MontrealCorpusTools / Montreal-Forced-Aligner

Command line utility for forced alignment using Kaldi
https://montrealcorpustools.github.io/Montreal-Forced-Aligner/
MIT License
1.26k stars 242 forks source link

Creating chunks of Buckeye Corpus #775

Closed shreeshailgan closed 3 months ago

shreeshailgan commented 4 months ago

In the 2017 InterSpeech paper, section 3.1: Datasets includes the following sentence:

We thus broke up Buckeye into chunks bounded by non-speech (pauses, noise, interviewer speech) of >150 msec... 

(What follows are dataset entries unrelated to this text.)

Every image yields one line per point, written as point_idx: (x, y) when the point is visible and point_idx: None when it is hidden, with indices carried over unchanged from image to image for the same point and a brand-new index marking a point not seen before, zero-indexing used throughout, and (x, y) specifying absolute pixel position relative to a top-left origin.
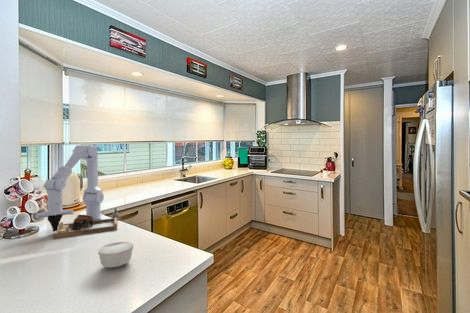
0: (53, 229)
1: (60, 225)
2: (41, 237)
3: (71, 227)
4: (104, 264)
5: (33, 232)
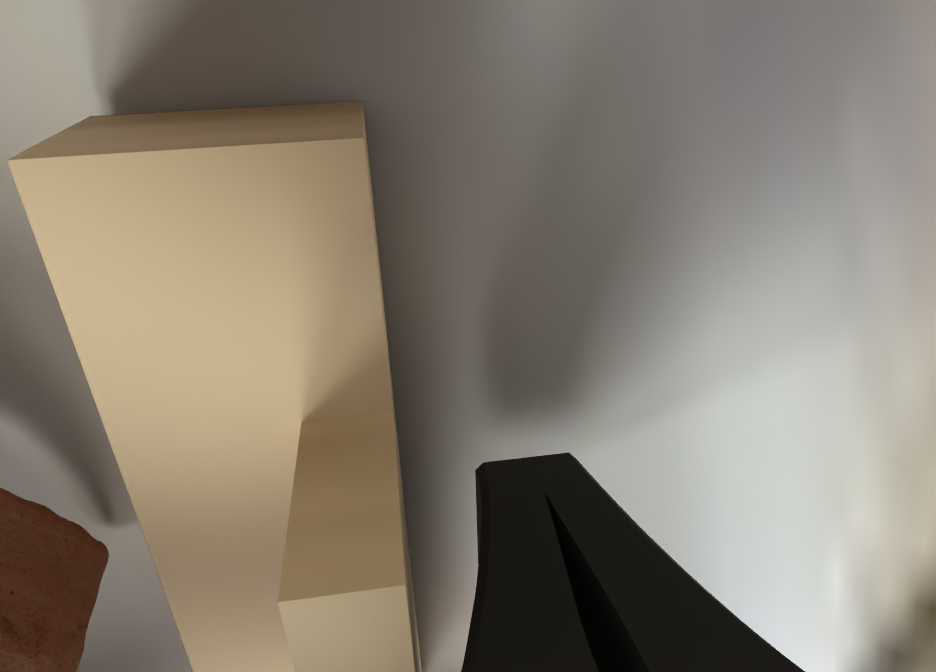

I am confused here. What is the >150 ms filtering applied to?

1] the length of the chunks (end _time of last token - start_time of first token in the chunk) i.e., chunks with duration < 150 msec are discarded

OR

2] the non-speech tokens that are used to separate the chunks i.e, non-speech tokens with duration < 150 msec are not used to split the ongoing chunk, instead it is included and we continue.

mmcauliffe commented 3 months ago

The second, things like \, \, \ etc are used as boundaries for utterances if they're greater than 150ms in duration, otherwise surrounding speech is combined into a single utterance (and these labels aren't passed along because MFA does the silence modeling without needing the explicit labels).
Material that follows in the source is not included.